Obadiah 11–17, Joel 2:12–19, Luke 21:12–19 (read online ⧉)
The problem with being a follower of Jesus is, well, being a follower of Jesus. First, it makes you different. There’s step one. Being different. We all want to fit in, but as a follower of Jesus Christ, we aren’t supposed to just “fit in” to the world. Sometimes that may mean we don’t fit into the church or even our family. We don’t like that. It is uncomfortable.
The next problem, or at least something that should be a problem, is that we aren’t liked for being followers of Christ. This doesn’t mean that we are to be unpleasant or cruel. We are to display holiness, which we ourselves struggle with and against. There will be trials and tribulations, or there should be. That has been one of the biggest pitfalls of being in the United States. We have lost most of the tension that our faith has with the world. We have become comfortable with the world, especially as expressed in the United States. This is why we should embrace our growing discomfort in the current culture. We are beginning to rediscover the cost of being a Christian. We certainly are not at the place where Christians are being targeted programmatically. While many of our beliefs are being challenged in the culture and government, we are still free to practice our faith without fear.
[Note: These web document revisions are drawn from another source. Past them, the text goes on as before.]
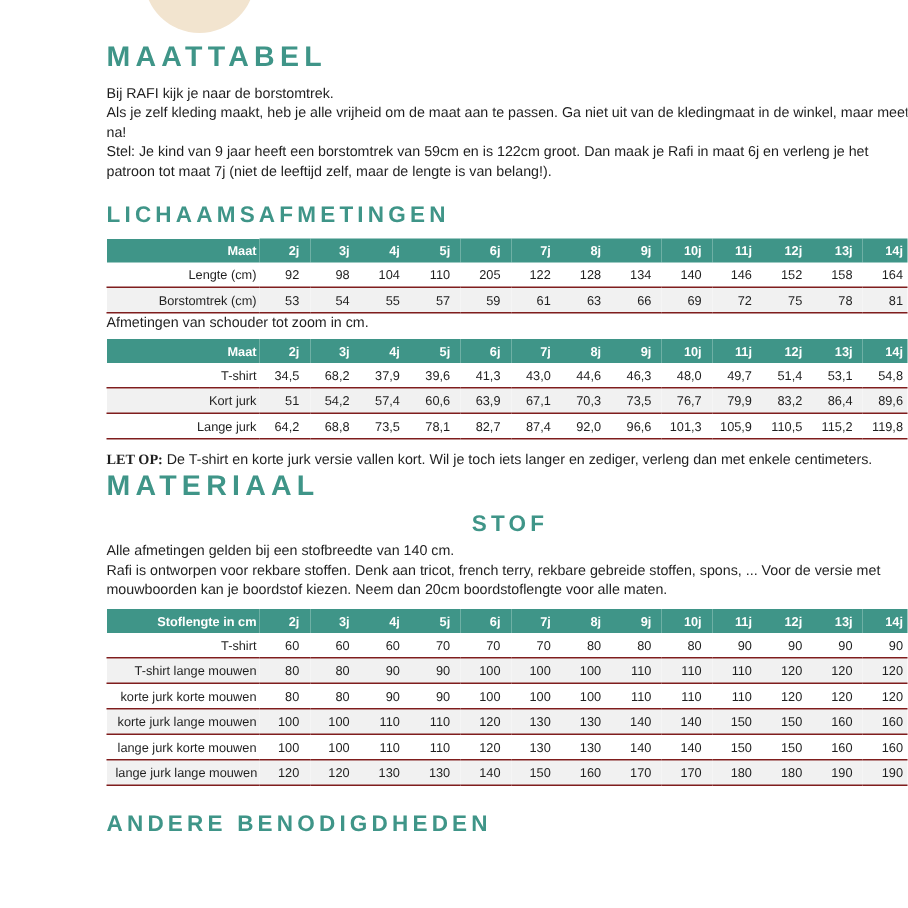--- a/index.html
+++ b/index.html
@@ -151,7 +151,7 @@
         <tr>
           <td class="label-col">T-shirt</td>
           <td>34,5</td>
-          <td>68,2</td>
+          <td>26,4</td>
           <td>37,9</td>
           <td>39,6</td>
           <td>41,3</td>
What gets interesting is how much of the non- and anti-religious people are beginning to gloat with their apparent victories against the faith. History doesn’t support their victory laps. The faith was practiced behind closed doors for years and flourished. We are seeing it now in other countries. The greater the oppression, it seems, the greater the growth. Obadiah’s warning to the gloaters is that they ought to be careful in their gloating. They confused discipline and training for destruction and defeat. Sadly, so do many Christians.
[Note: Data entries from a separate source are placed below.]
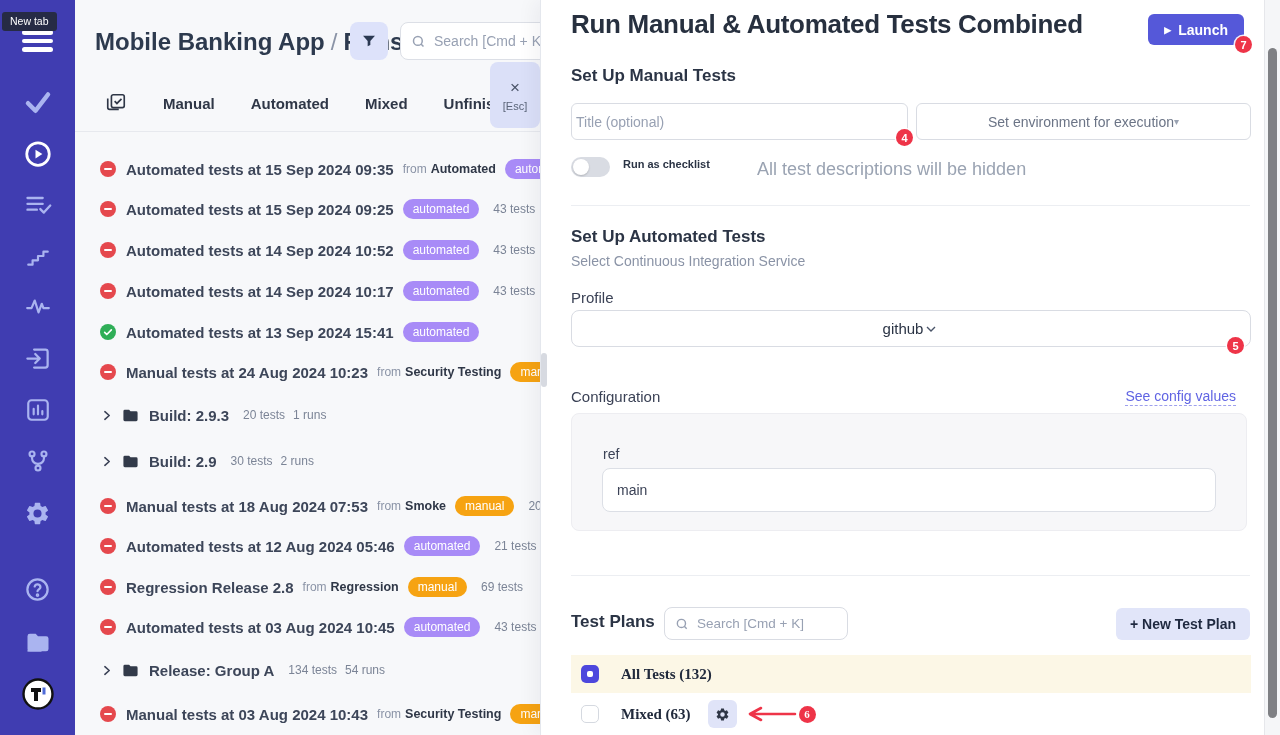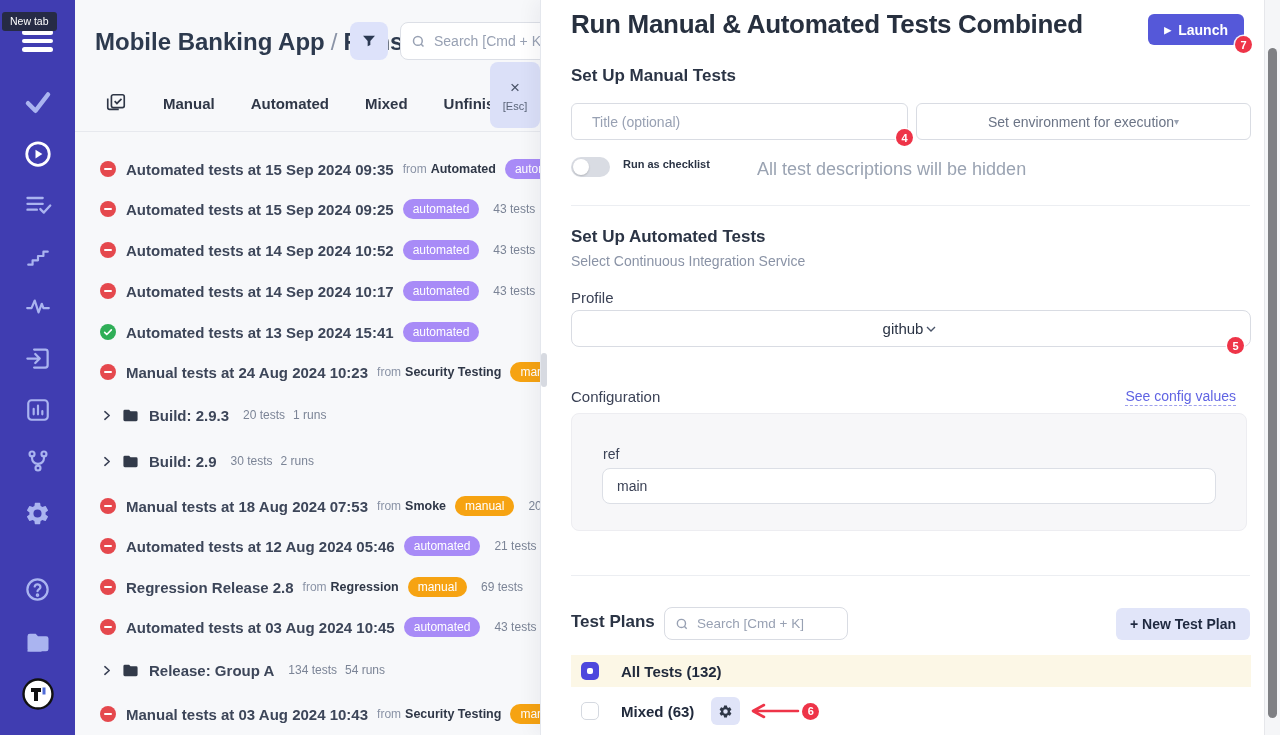--- a/index.html
+++ b/index.html
@@ -51,7 +51,7 @@
   .ann { position:absolute; width:17px; height:17px; background:#ee3448; border-radius:50%; color:#fff; font-size:11px; font-weight:700; display:flex; align-items:center; justify-content:center; box-shadow:0 0 0 1.5px rgba(255,255,255,.9); z-index:5; }
   .h2 { position:absolute; left:30px; font-size:17px; font-weight:700; color:#2b3445; }
   .field { position:absolute; height:37px; border:1px solid #d9dce3; border-radius:6px; background:#fff; font-size:14px; color:#3b4256; }
-  input.field { padding:0 20px; outline:none; font-family:inherit; }
+  input.field { padding:0 4px; outline:none; font-family:inherit; }
   input.field::placeholder { color:#98a1b3; }
   .select { display:flex; align-items:center; justify-content:center; padding:0 12px; cursor:pointer; }
   .select .ph { color:#6b7486; }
We are called to be in a healthy state of continuing repentance. It’s not as if God doesn’t already know that we messed something up. God is God. A state of ongoing repentance means that we do not think too much of ourselves and too little of others. This is how we keep ourselves from surrendering to defeat and allowing ourselves to embrace God’s discipline.
The part that often confuses Christians and non-Christians alike is that if Jesus Christ is King, then why does all this bad stuff happen to anyone, let alone Christians? That is a great question, and if asked honestly, it is worth working through. That doesn’t mean we will have all the answers, nor does it mean we will have the right answers for everyone. We need to have the right answer to that question for ourselves. When we are confident in the power and strength and wisdom of the King of Kings the power of our answers is not the facts they convey but the Truth that is God.
1) What do you think of the current culture compared to so-called church culture?
2) Where do you see yourself not fitting into wider culture? Where do you see yourself not fitting into church culture? How does following Jesus affect either?
3) What is your emotional response to apparent cultural victories over Christianity and even faith in general? What does that response tell you about yourself?